Mana Hayashi

Grant Type

Dissertation Fieldwork Grant

Institutional Affiliation

Washington U., St. Louis

Grant number

Gr. 9733

Approve Date

October 23, 2018

Project Title

Hayashi, Mana, Washington U., St. Louis, MO - To aid research on 'Late Pleistocene Starchy Plant Uses in Northern China: A Nihewan Case Study,' supervised by Dr. Xinyi Liu

Preliminary abstract: Recent archaeological evidence from the Late Pleistocene (LP) in North China is stirring up the debate on how early modern humans settled in the northerly latitudes of eastern Eurasia. Much of what we know about LP human subsistence has focused on animal products, in part because paleoethnobotanical data are rare in the Pleistocene. Ethnographic research on hunter-gatherer societies and recent paleoethnobotanical evidence suggest that LP communities were likely eating tuber and root crops, botanically known as vegetative storage organs (VSOs). However, the timing and circumstances in which VSOs became a significant food resource remain unclear. To weigh into the existing debate on the significance of animal protein vs. plant starch consumption in the LP, I will conduct a diachronic study of VSOs in the Nihewan Basin in North China. VSOs are often found in the form of fragmented parenchymous remains, yet are rarely taxonomically identified.

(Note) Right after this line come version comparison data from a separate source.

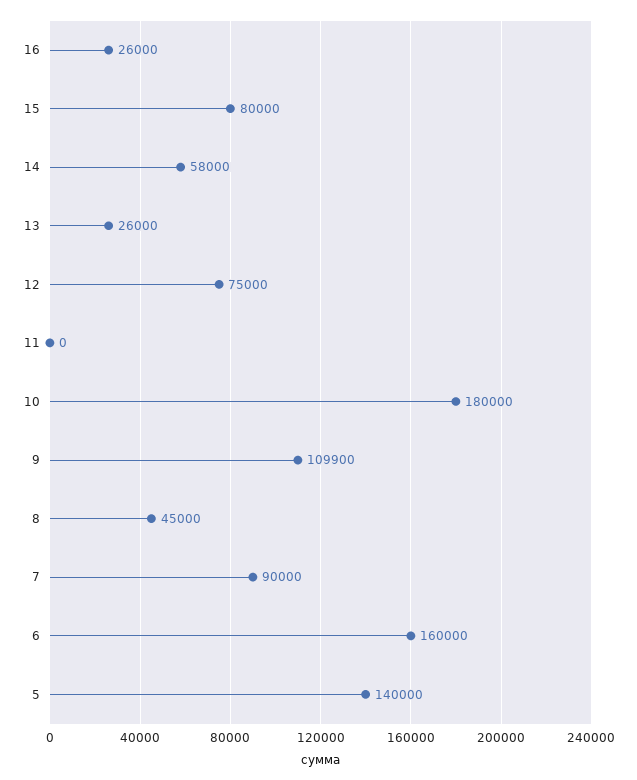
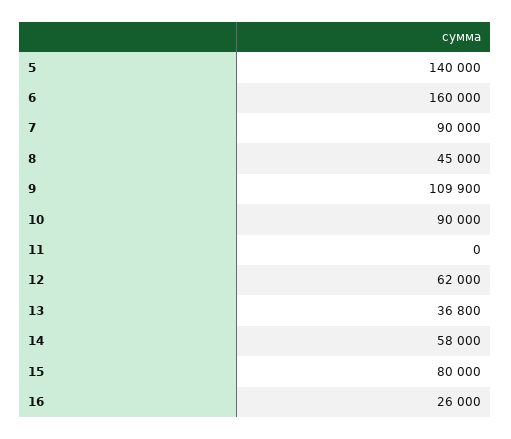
  {
    "16": 26000,
    "15": 80000,
    "14": 58000,
-   "13": 26000,
+   "13": 36800,
-   "12": 75000,
+   "12": 62000,
    "11": 0,
-   "10": 180000,
+   "10": 90000,
    "9": 109900,
    "8": 45000,
    "7": 90000,
    "6": 160000,
    "5": 140000
  }

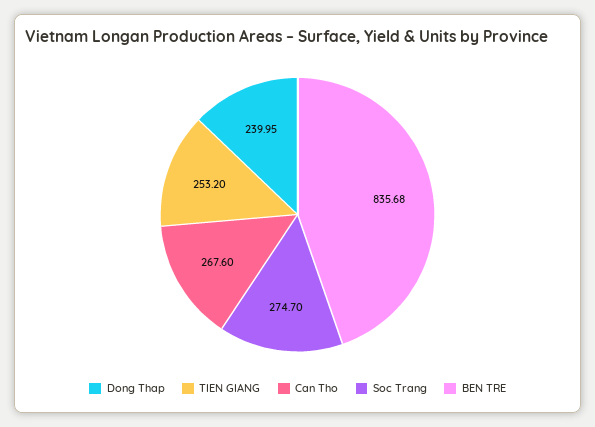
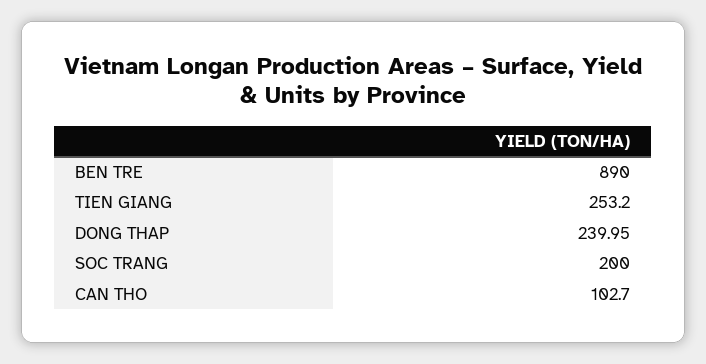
  {
    "Dong Thap": 239.95,
    "TIEN GIANG": 253.2,
-   "Can Tho": 267.6,
+   "Can Tho": 102.7,
-   "Soc Trang": 274.7,
+   "Soc Trang": 200,
-   "BEN TRE": 835.68
+   "BEN TRE": 890
  }

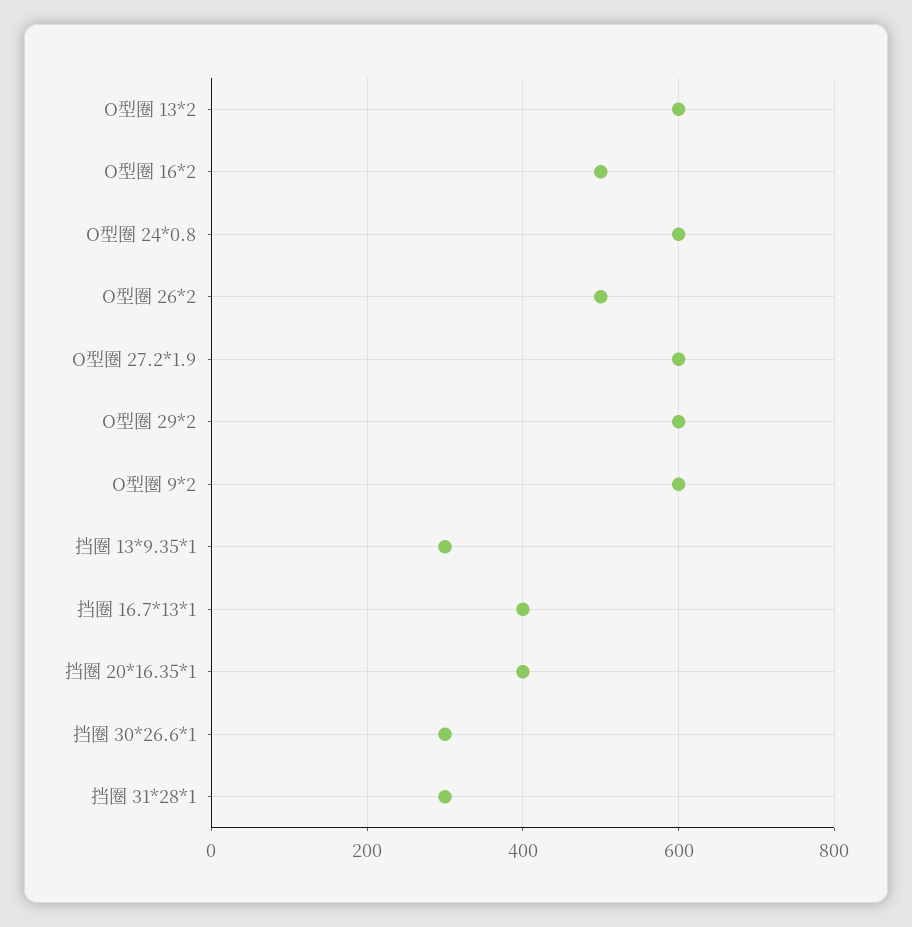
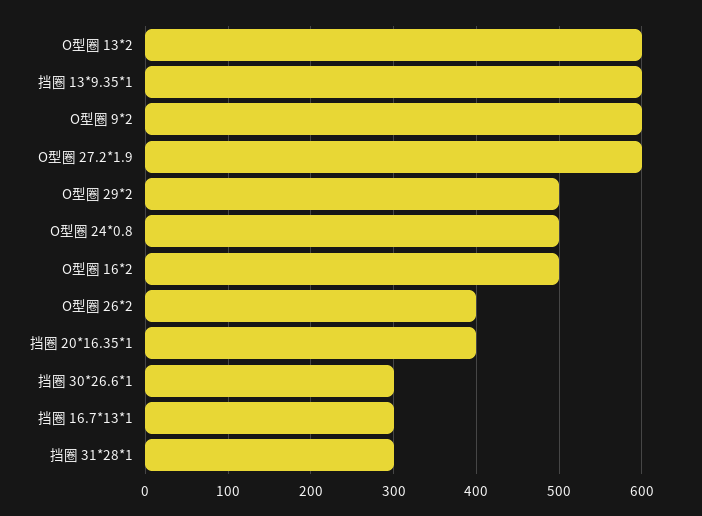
  {
    "O型圈 13*2": 600,
    "O型圈 16*2": 500,
-   "O型圈 24*0.8": 600,
+   "O型圈 24*0.8": 500,
-   "O型圈 26*2": 500,
+   "O型圈 26*2": 400,
    "O型圈 27.2*1.9": 600,
-   "O型圈 29*2": 600,
+   "O型圈 29*2": 500,
    "O型圈 9*2": 600,
-   "挡圈 13*9.35*1": 300,
+   "挡圈 13*9.35*1": 600,
-   "挡圈 16.7*13*1": 400,
+   "挡圈 16.7*13*1": 300,
    "挡圈 20*16.35*1": 400,
    "挡圈 30*26.6*1": 300,
    "挡圈 31*28*1": 300
  }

In Nihewan, I will collect and analyze parenchymous remains from three sites, each representing a transitional time period: (1) the Middle Pleistocene-LP transition, (2) late MIS 3, and (3) the Pleistocene-Holocene transition. I will then conduct taxonomic analysis of the parenchymous remains and characterize their cell structures under a scanning electron microscope to track changes in VSO resources and food processing methods through time. This investigation on early uses of VSOs in LP North China will contribute new lines of evidence to long-standing theoretical debates on modernity in LP human communities, as well as complement recent ethnographic efforts that take a less agrocentric approach to human-plant entanglements in the Holocene.